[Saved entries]
*** Block opens ***

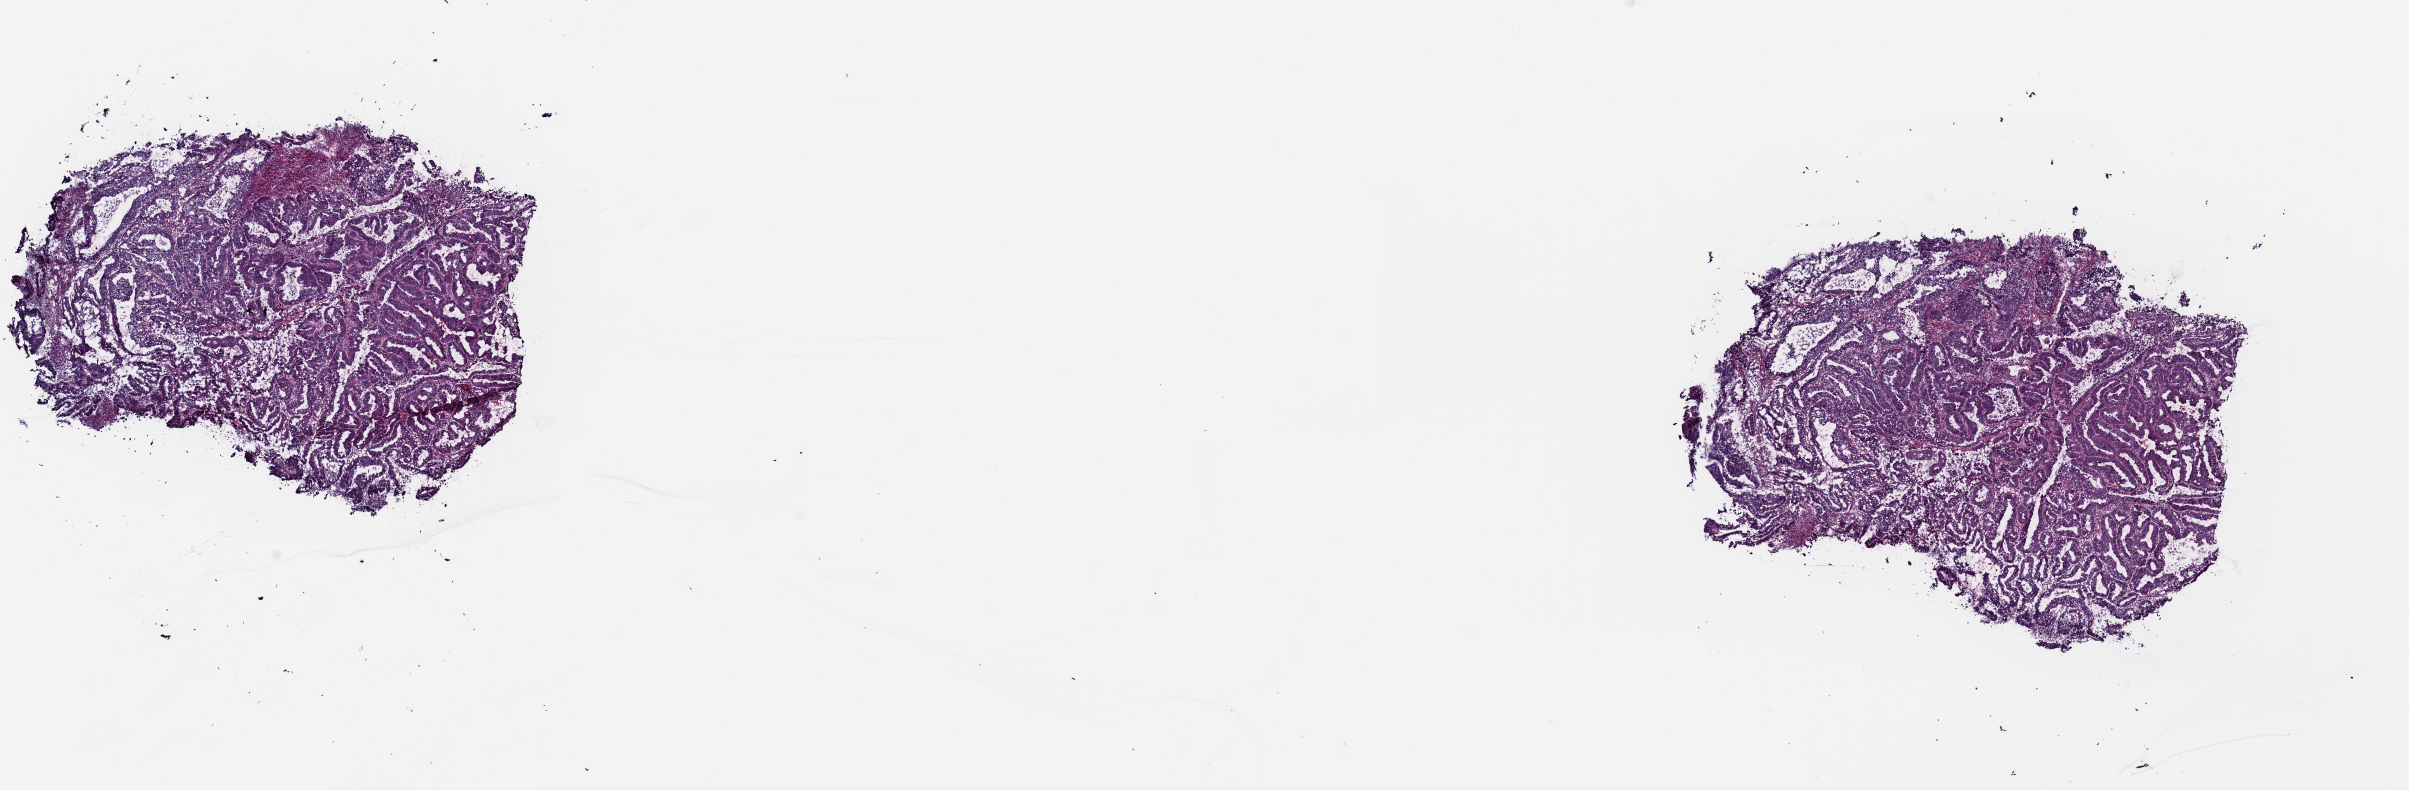
Digitized H&E tissue section (whole slide) — whole scanned area (about 19.0 x 6.2 mm) shown as a low-resolution overview, frozen section from the top of the tissue portion, uterus, primary tumour sample. Patient: female, age at initial diagnosis 70 years. Histologic grade: G3 (poorly differentiated). Pathologist review of this section (percent, as recorded): tumour cells 90%, tumour nuclei 90%, normal cells 0%, stromal cells 5%, necrosis 5%. Infiltration values recorded for this section: lymphocyte infiltration 2%, monocyte infiltration 2%, neutrophil infiltration 1%.
Pathologic diagnosis: Endometrioid adenocarcinoma, NOS (endometrium). FIGO stage: IA.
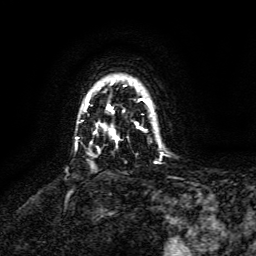
Breast MRI, one axial slice; position 114 of 134 along the scan axis; cropped to one breast; dynamic contrast-enhanced series, time point 2 of 6 at this slice position (early post-contrast); 3 T; TE 4.6 ms, TR 8.8 ms; 1.2 mm slice thickness; 256 × 256 image matrix, field of view 190 × 190 mm. Female patient.
Annotated regions visible in this slice (semi-automatic segmentation, software-assisted and operator-edited):
- enhancing-tissue mask used for the functional tumour volume (all voxels passing the contrast-enhancement thresholds inside the analysis volume; usually the tumour): bounding box <86,81,150,142> (left, top, right, bottom; pixels)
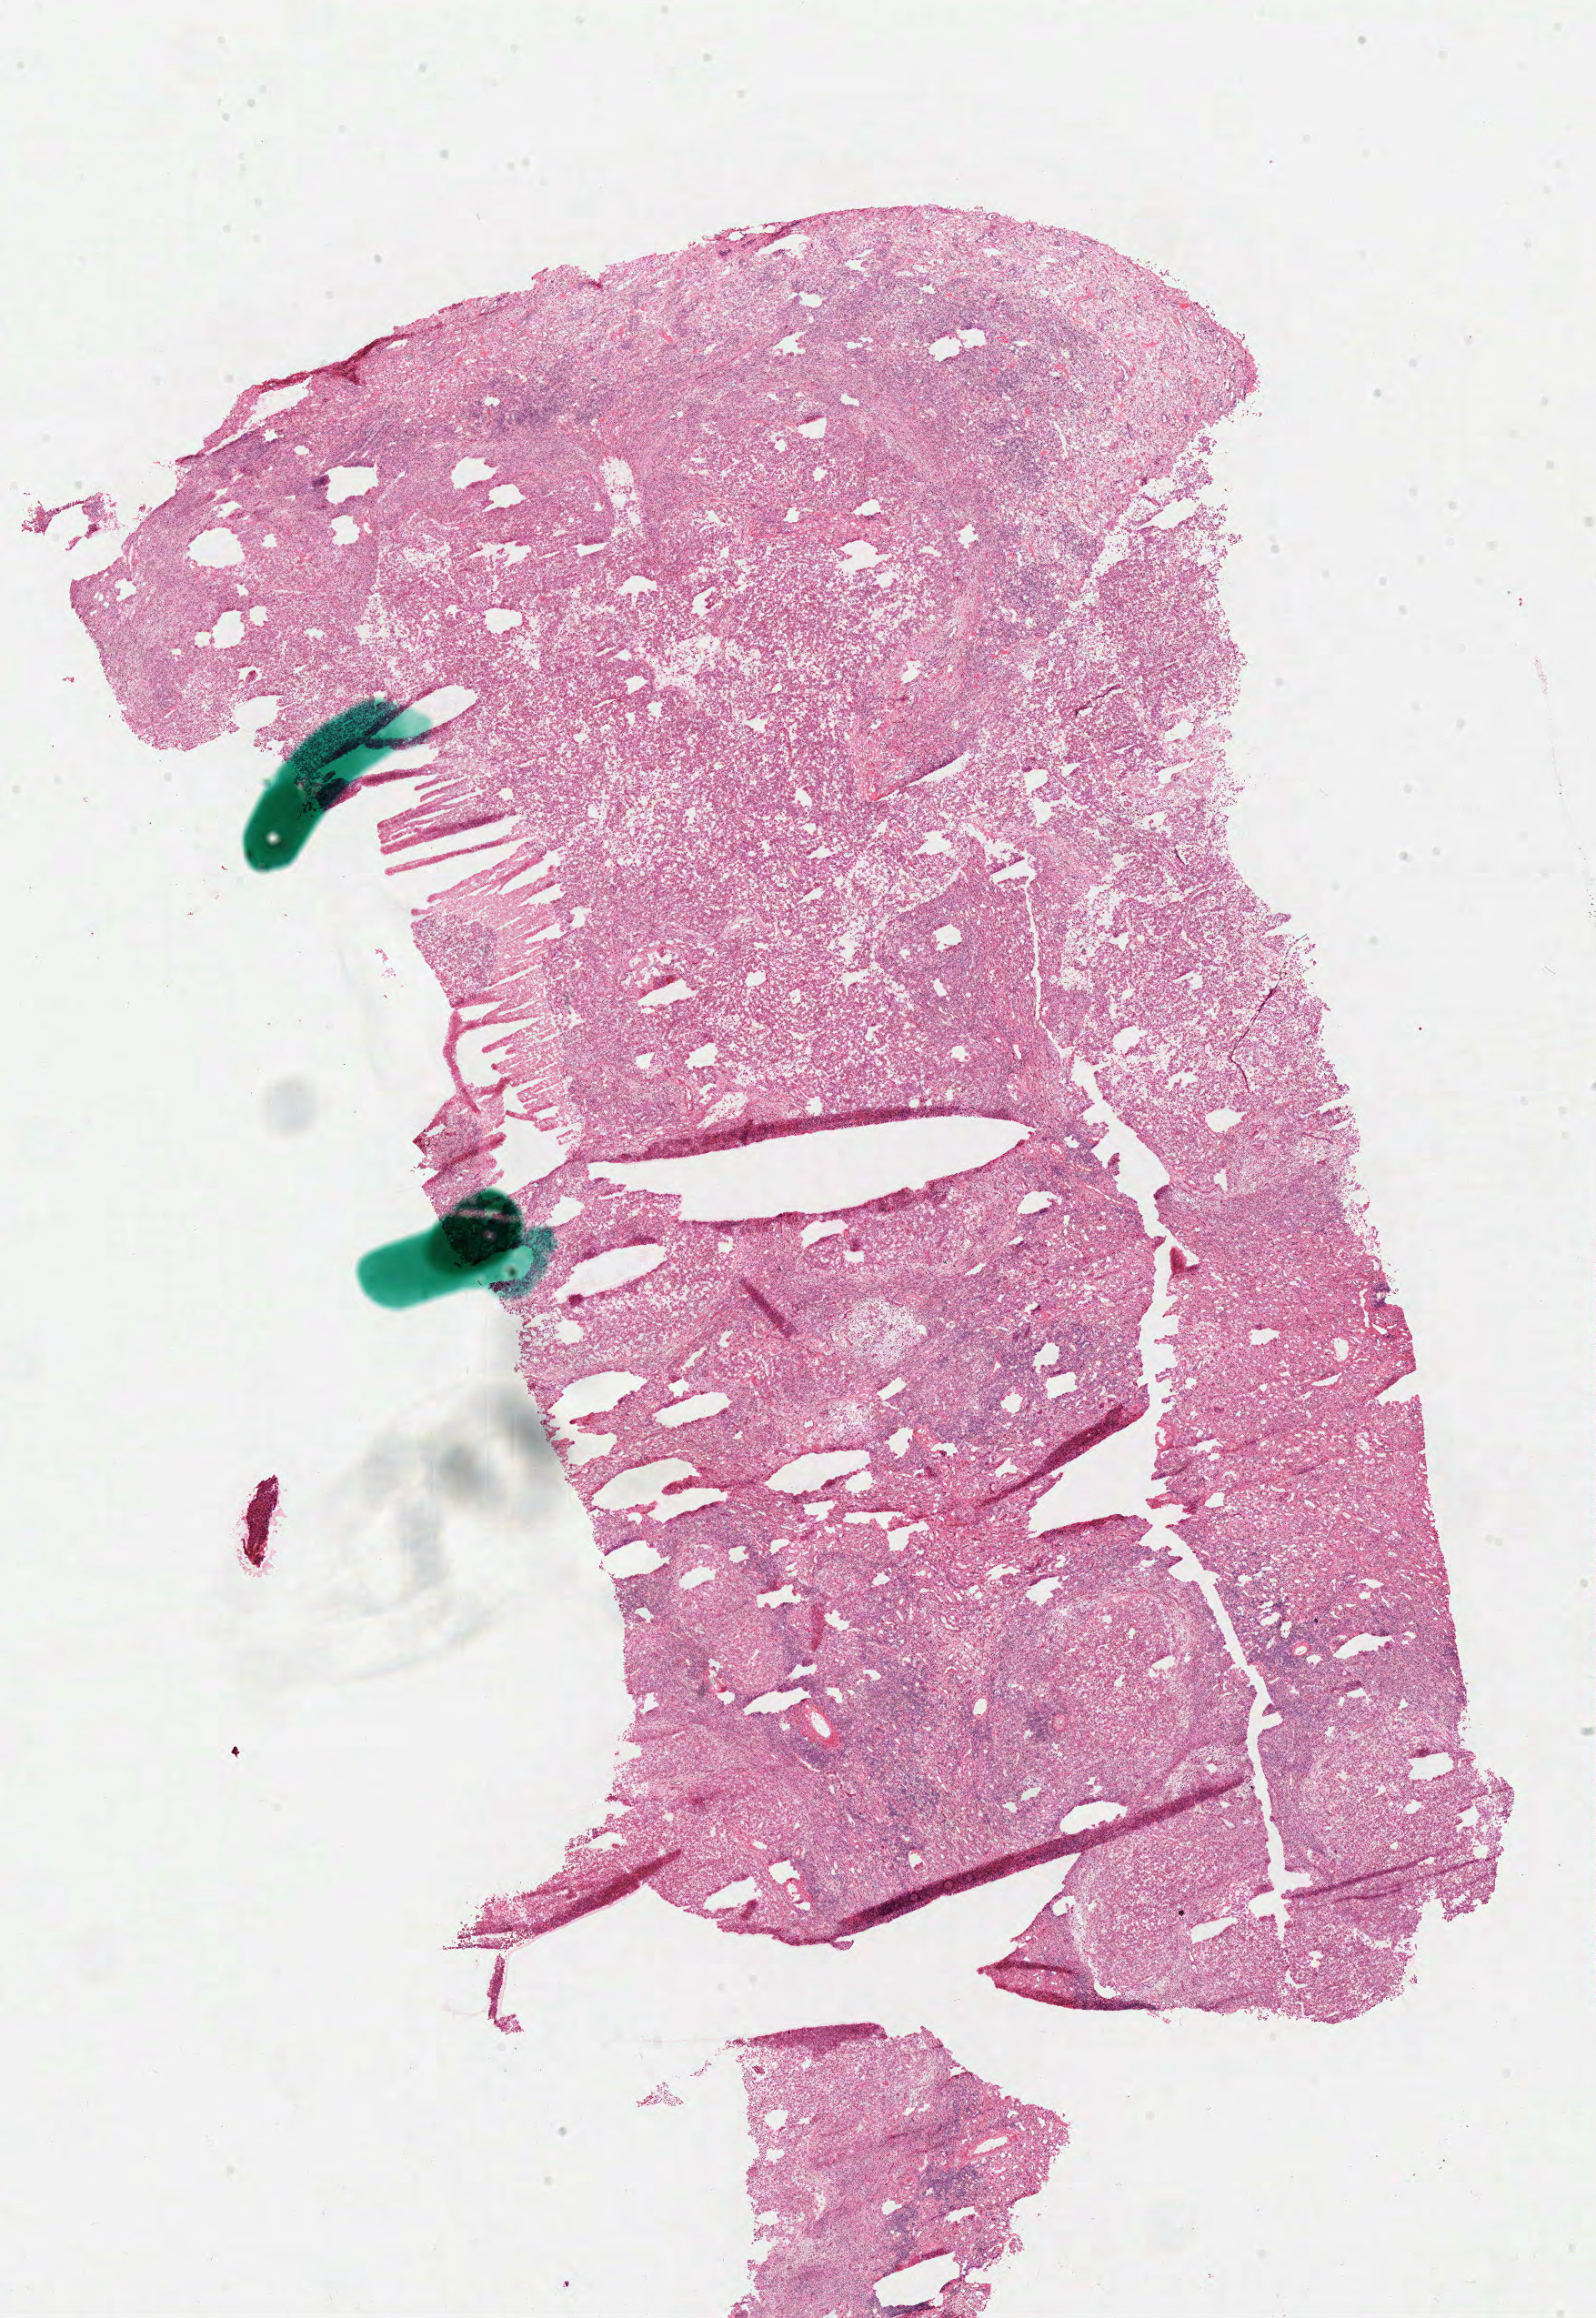
Digitized H&E tissue section (whole slide) — whole scanned area (about 13.8 x 20.1 mm) shown as a low-resolution overview, frozen section, primary tumour sample from the kidney. Male, age 63 years at initial diagnosis. Pathologist review of this section (percent, as recorded): tumour cells 65%, tumour nuclei 65%, normal cells 20%, stromal cells 10%, necrosis 5%.
• AJCC pathologic stage: IV
• lymph nodes positive (case pathology): 21 of 32 examined
• pathologic diagnosis: Papillary adenocarcinoma, NOS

*** Block closes ***

◆ REQUIRED ACTION
From the line that holds "Pathologic diagnosis: Endometrioid" to the last line of the records, please copy each line exactly and nothing else. Pictures stay out.

◆ EXERCISE OUTPUT
Pathologic diagnosis: Endometrioid adenocarcinoma, NOS (endometrium). FIGO stage: IA.
Breast MRI, one axial slice; position 114 of 134 along the scan axis; cropped to one breast; dynamic contrast-enhanced series, time point 2 of 6 at this slice position (early post-contrast); 3 T; TE 4.6 ms, TR 8.8 ms; 1.2 mm slice thickness; 256 × 256 image matrix, field of view 190 × 190 mm. Female patient.
Annotated regions visible in this slice (semi-automatic segmentation, software-assisted and operator-edited):
- enhancing-tissue mask used for the functional tumour volume (all voxels passing the contrast-enhancement thresholds inside the analysis volume; usually the tumour): bounding box <86,81,150,142> (left, top, right, bottom; pixels)
Digitized H&E tissue section (whole slide) — whole scanned area (about 13.8 x 20.1 mm) shown as a low-resolution overview, frozen section, primary tumour sample from the kidney. Male, age 63 years at initial diagnosis. Pathologist review of this section (percent, as recorded): tumour cells 65%, tumour nuclei 65%, normal cells 20%, stromal cells 10%, necrosis 5%.
• AJCC pathologic stage: IV
• lymph nodes positive (case pathology): 21 of 32 examined
• pathologic diagnosis: Papillary adenocarcinoma, NOS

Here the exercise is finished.